◆ **Problem**
Nothing but the lines below from the one that contains "(如左炔诺孕酮、米非司酮)，但需注意：" through the one that contains "prilaz i slijetanje" should be retyped, exactly and including both ends. Do not include pictures.
◆ ◆ ◆ ◆ ◆
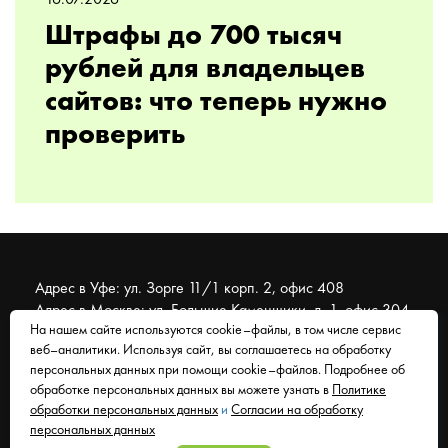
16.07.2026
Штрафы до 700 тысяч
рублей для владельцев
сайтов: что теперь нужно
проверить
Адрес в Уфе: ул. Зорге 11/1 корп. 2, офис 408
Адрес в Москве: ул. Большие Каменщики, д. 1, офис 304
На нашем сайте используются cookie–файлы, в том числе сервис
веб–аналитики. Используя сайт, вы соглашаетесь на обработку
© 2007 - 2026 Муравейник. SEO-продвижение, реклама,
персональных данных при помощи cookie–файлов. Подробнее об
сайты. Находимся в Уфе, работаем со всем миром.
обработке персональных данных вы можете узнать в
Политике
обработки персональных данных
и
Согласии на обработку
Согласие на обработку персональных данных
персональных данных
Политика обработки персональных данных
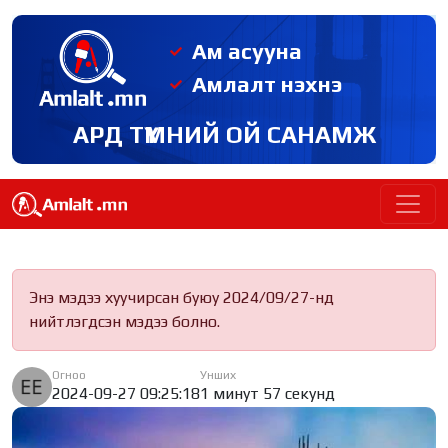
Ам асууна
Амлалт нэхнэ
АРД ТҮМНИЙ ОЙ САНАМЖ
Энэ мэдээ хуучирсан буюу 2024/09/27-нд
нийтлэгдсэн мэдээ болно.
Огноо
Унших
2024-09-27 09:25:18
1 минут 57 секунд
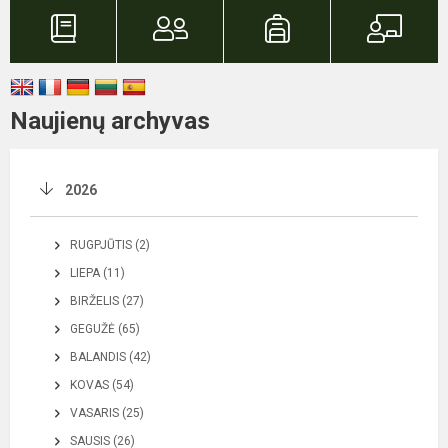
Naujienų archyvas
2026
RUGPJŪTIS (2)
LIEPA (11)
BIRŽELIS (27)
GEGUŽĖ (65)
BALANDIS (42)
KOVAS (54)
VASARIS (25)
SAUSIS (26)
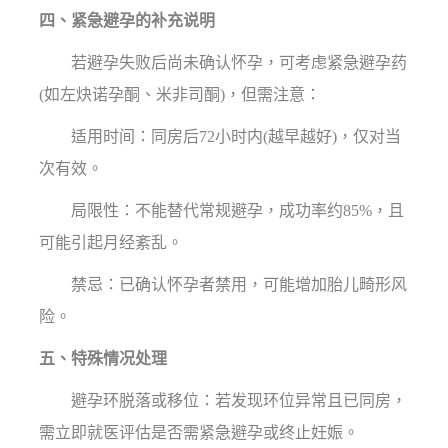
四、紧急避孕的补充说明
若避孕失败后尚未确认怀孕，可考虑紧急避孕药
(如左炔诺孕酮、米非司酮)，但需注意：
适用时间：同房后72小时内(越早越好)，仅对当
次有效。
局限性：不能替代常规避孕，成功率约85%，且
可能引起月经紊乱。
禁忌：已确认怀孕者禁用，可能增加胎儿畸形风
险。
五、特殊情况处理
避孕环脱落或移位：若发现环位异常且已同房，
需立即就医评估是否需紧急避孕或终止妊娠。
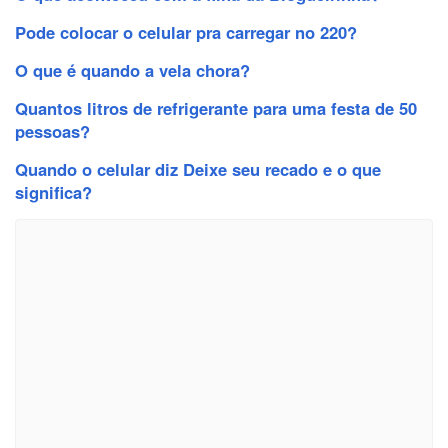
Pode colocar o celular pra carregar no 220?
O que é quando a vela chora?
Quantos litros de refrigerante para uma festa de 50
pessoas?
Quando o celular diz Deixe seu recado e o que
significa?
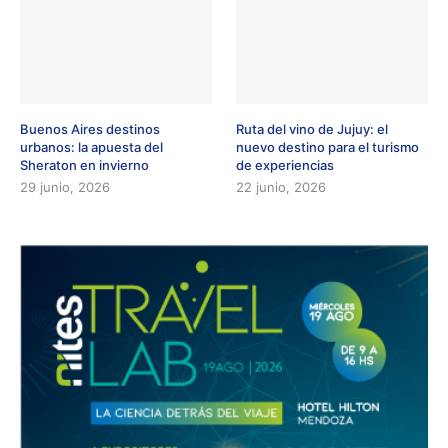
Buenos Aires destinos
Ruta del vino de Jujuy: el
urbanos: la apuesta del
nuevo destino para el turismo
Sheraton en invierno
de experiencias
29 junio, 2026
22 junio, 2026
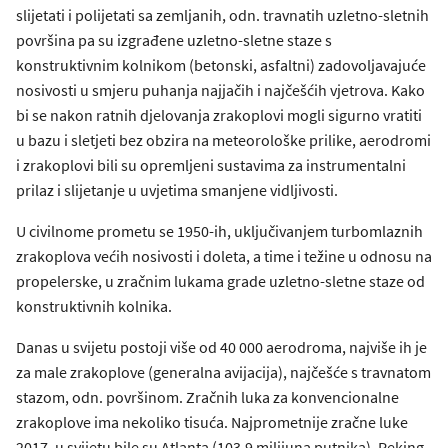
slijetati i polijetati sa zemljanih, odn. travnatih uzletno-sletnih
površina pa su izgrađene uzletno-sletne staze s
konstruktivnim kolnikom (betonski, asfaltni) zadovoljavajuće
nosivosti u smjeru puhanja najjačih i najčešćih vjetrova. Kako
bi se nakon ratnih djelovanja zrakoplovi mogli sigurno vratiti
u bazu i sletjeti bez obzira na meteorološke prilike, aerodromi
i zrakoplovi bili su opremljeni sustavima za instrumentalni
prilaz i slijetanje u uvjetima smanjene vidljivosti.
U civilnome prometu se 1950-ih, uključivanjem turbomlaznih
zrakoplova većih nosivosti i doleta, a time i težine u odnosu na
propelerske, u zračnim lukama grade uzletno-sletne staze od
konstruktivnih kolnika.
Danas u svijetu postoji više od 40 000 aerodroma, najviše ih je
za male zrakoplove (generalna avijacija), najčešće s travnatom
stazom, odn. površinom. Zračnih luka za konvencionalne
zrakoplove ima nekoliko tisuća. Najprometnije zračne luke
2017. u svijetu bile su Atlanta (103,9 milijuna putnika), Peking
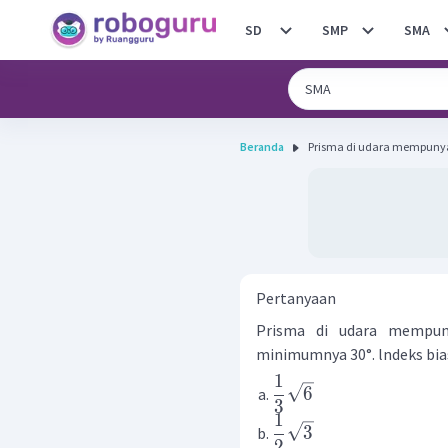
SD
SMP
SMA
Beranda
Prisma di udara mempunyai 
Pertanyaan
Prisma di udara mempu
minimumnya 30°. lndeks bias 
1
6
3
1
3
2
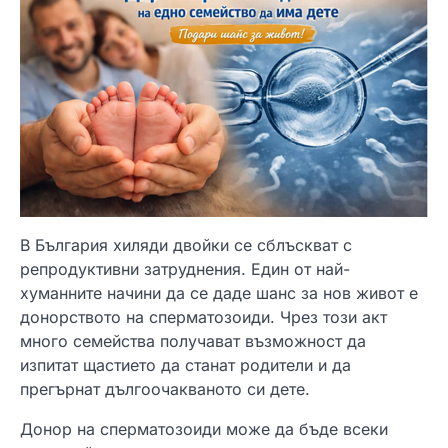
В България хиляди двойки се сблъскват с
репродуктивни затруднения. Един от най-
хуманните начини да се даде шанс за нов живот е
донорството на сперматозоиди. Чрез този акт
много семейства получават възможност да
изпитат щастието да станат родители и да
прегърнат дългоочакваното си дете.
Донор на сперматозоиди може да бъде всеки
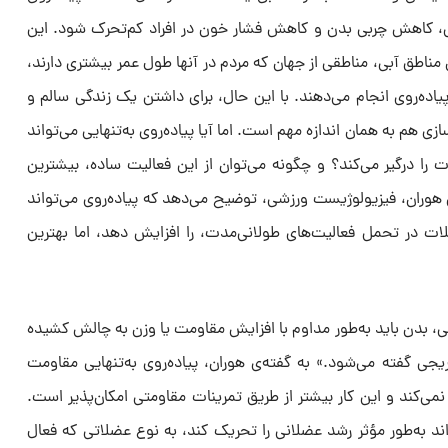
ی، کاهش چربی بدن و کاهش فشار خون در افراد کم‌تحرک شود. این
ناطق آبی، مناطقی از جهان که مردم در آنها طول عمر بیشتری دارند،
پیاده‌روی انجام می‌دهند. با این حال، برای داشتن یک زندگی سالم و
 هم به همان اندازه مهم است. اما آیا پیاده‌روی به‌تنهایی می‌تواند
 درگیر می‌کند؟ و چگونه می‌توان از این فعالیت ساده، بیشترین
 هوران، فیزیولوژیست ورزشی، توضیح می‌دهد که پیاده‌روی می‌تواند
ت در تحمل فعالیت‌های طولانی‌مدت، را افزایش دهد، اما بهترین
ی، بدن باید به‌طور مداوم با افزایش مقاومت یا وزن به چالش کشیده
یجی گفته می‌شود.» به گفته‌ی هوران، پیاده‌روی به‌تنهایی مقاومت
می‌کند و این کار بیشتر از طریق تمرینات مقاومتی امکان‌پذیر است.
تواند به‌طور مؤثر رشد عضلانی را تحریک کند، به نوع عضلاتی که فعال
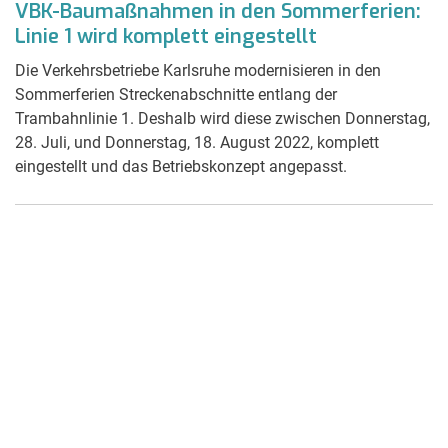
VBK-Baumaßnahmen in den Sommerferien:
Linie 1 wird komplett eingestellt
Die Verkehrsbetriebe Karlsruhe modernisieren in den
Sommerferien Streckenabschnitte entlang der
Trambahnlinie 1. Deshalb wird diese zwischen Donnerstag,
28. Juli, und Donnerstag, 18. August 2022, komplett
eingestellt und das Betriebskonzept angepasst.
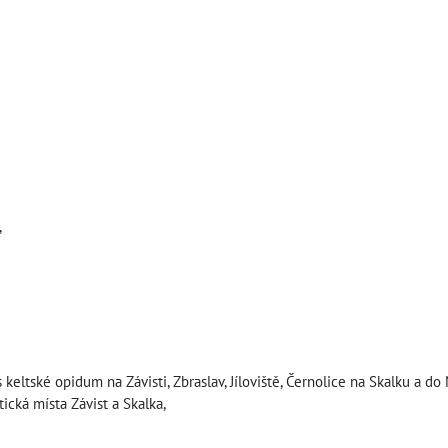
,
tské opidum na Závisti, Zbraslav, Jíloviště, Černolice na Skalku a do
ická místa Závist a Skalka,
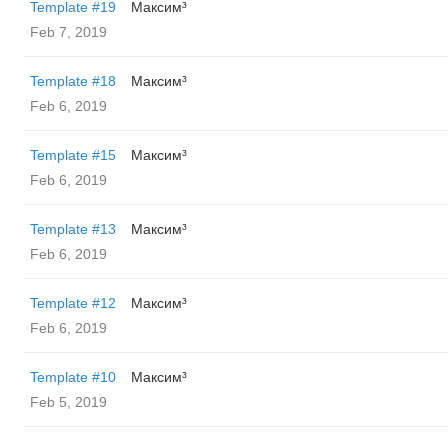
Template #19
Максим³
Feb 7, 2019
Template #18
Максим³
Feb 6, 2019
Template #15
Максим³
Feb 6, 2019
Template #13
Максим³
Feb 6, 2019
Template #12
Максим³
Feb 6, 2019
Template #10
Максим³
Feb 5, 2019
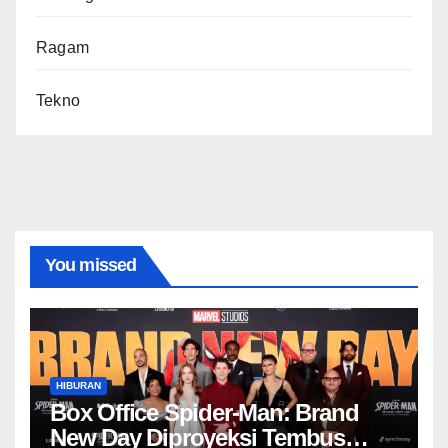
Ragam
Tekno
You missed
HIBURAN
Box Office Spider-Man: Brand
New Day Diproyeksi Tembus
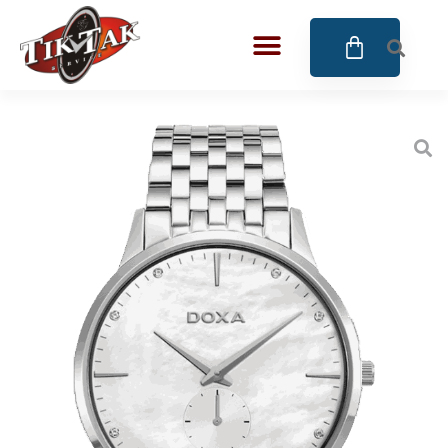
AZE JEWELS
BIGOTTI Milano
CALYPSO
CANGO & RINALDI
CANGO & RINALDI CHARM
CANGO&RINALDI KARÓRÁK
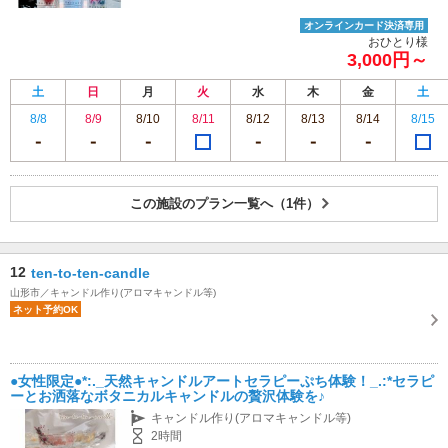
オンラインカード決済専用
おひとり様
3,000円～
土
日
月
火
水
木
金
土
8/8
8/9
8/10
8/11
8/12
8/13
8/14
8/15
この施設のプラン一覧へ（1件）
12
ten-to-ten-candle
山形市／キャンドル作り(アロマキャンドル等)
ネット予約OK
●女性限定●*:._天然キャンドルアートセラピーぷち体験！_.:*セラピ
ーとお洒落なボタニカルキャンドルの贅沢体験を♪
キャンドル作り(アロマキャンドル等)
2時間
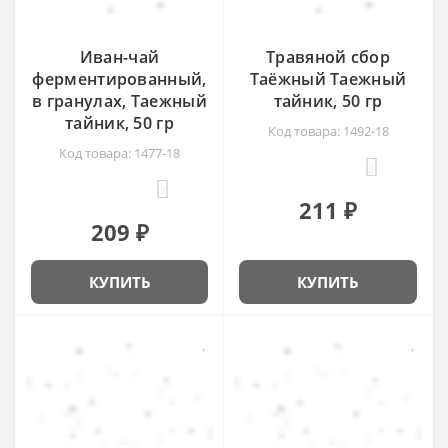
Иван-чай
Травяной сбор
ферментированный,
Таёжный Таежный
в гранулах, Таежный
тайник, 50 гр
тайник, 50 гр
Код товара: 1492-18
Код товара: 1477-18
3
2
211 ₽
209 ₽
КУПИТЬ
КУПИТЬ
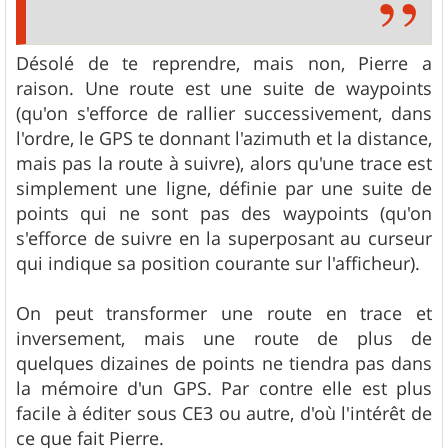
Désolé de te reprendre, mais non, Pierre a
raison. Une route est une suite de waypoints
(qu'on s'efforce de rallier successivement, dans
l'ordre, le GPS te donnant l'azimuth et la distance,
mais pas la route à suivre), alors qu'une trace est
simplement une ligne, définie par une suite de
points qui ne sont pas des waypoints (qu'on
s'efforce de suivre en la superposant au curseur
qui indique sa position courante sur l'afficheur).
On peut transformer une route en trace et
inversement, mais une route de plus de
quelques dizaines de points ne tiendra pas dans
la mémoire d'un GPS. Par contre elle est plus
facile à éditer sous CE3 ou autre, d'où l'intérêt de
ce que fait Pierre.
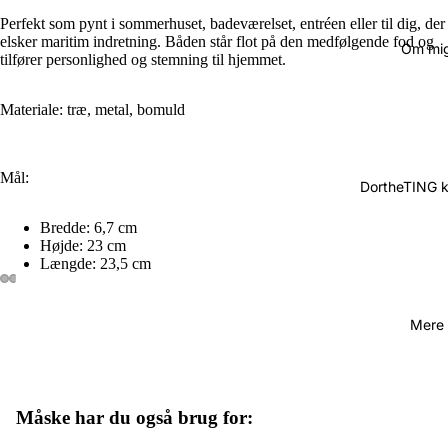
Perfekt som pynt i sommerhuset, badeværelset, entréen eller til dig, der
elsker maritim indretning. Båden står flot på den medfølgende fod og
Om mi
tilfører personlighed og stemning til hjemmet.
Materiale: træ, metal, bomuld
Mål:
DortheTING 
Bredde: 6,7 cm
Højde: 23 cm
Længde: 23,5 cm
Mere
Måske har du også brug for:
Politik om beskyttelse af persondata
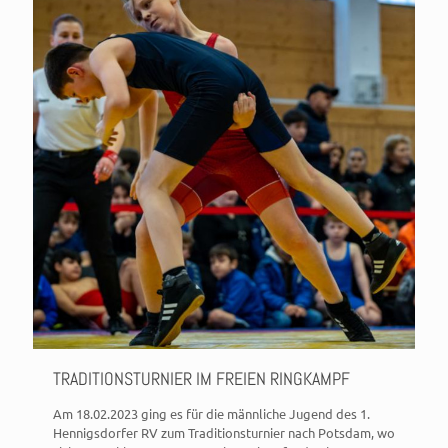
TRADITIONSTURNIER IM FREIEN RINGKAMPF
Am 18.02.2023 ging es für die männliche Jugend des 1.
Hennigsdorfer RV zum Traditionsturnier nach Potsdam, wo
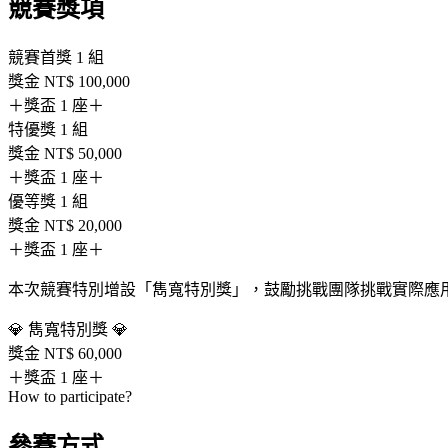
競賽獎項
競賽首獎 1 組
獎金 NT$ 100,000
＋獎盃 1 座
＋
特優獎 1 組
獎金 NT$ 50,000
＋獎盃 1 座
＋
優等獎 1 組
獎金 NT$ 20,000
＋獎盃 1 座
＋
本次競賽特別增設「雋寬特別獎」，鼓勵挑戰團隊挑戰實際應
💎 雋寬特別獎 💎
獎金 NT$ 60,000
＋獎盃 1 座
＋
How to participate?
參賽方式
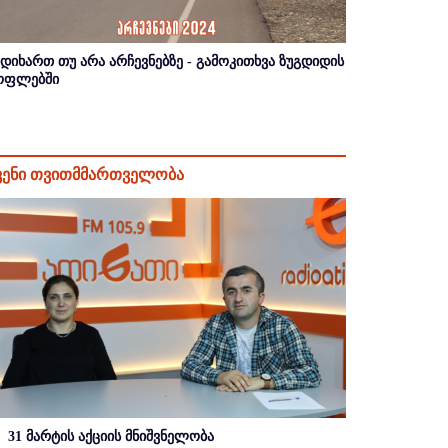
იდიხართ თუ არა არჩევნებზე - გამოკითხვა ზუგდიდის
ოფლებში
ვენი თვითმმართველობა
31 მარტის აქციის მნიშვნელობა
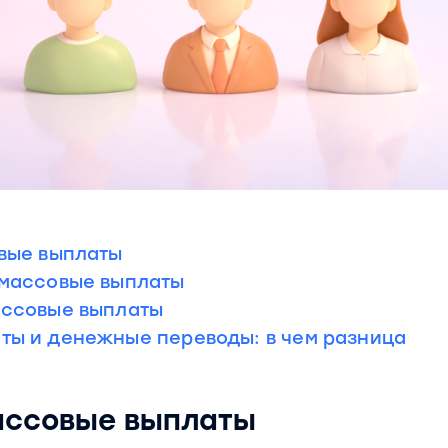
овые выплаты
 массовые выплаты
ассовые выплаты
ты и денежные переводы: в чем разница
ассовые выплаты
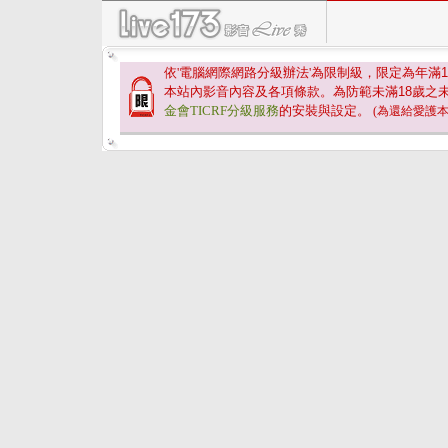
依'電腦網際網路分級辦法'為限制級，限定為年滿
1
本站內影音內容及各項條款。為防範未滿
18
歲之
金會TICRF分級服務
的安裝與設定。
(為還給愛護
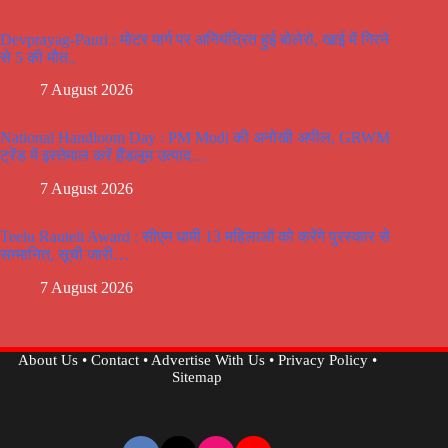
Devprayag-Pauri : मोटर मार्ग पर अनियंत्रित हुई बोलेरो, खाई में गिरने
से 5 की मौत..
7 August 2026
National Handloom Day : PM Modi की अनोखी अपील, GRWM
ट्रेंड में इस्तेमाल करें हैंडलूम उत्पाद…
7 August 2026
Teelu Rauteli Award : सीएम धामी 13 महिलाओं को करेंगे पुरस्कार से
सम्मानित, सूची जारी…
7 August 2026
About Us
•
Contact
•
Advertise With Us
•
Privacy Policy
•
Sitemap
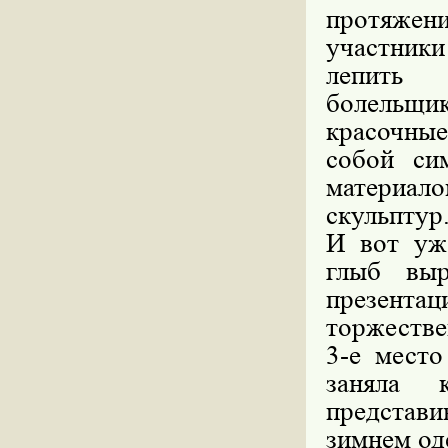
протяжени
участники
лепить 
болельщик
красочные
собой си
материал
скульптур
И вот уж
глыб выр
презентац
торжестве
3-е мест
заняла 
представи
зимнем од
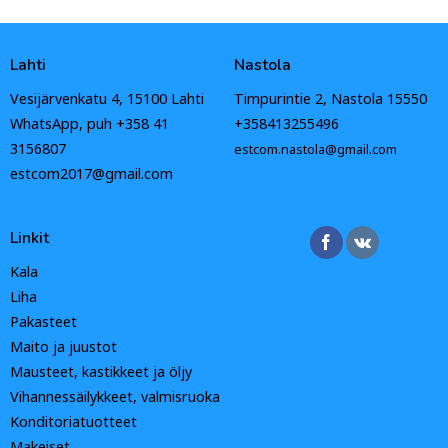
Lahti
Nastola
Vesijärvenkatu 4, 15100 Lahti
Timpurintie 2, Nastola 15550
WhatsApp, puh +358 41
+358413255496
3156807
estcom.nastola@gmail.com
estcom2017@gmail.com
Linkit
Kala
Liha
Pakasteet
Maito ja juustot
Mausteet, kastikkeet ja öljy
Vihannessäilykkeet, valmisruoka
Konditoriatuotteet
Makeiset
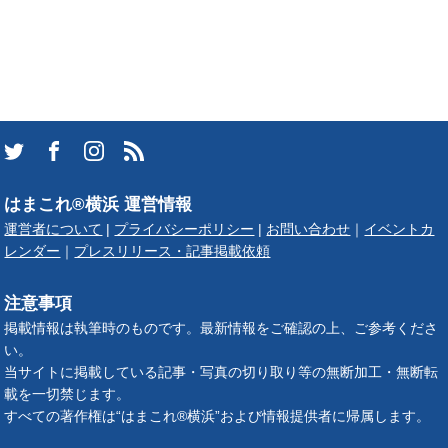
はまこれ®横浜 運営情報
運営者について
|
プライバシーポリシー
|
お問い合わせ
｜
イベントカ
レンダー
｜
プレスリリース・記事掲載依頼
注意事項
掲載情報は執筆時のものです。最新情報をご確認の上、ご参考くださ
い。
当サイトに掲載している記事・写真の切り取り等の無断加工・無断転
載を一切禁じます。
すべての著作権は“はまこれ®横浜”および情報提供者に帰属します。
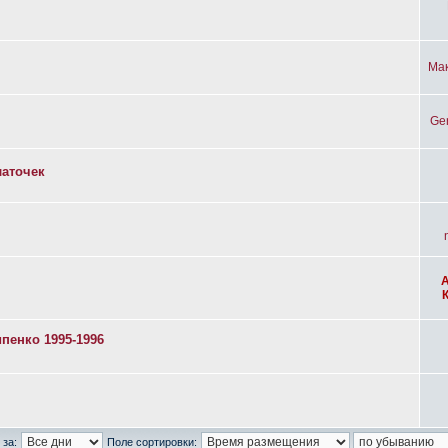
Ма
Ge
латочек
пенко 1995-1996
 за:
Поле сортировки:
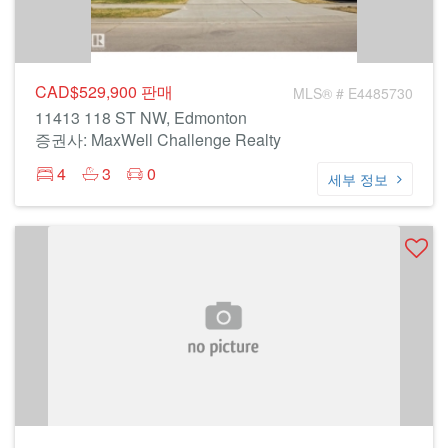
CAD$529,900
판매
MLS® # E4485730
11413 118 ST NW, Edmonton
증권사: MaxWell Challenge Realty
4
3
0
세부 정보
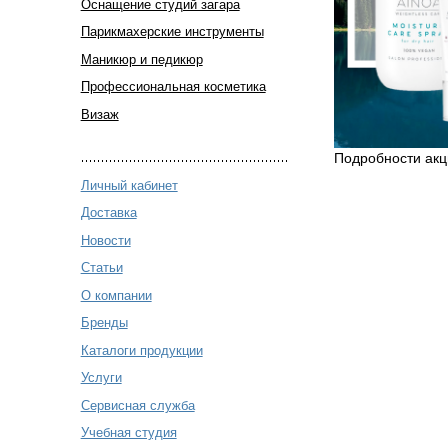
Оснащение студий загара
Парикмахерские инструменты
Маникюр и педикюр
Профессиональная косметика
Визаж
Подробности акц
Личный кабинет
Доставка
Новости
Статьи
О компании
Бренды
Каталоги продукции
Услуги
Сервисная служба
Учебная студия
◆ ◆ ◆ ◆ ◆
◆ **Answer for the task**
(如左炔诺孕酮、米非司酮)，但需注意：
适用时间：同房后72小时内(越早越好)，仅对当
次有效。
局限性：不能替代常规避孕，成功率约85%，且
可能引起月经紊乱。
禁忌：已确认怀孕者禁用，可能增加胎儿畸形风
险。
五、特殊情况处理
避孕环脱落或移位：若发现环位异常且已同房，
需立即就医评估是否需紧急避孕或终止妊娠。
Pode colocar o celular pra carregar no 220?
O que é quando a vela chora?
Quantos litros de refrigerante para uma festa de 50
pessoas?
Quando o celular diz Deixe seu recado e o que
significa?
Buenos Aires destinos
Ruta del vino de Jujuy: el
urbanos: la apuesta del
nuevo destino para el turismo
Sheraton en invierno
de experiencias
29 junio, 2026
22 junio, 2026
slijetati i polijetati sa zemljanih, odn. travnatih uzletno-sletnih
površina pa su izgrađene uzletno-sletne staze s
konstruktivnim kolnikom (betonski, asfaltni) zadovoljavajuće
nosivosti u smjeru puhanja najjačih i najčešćih vjetrova. Kako
bi se nakon ratnih djelovanja zrakoplovi mogli sigurno vratiti
u bazu i sletjeti bez obzira na meteorološke prilike, aerodromi
i zrakoplovi bili su opremljeni sustavima za instrumentalni
prilaz i slijetanje u uvjetima smanjene vidljivosti.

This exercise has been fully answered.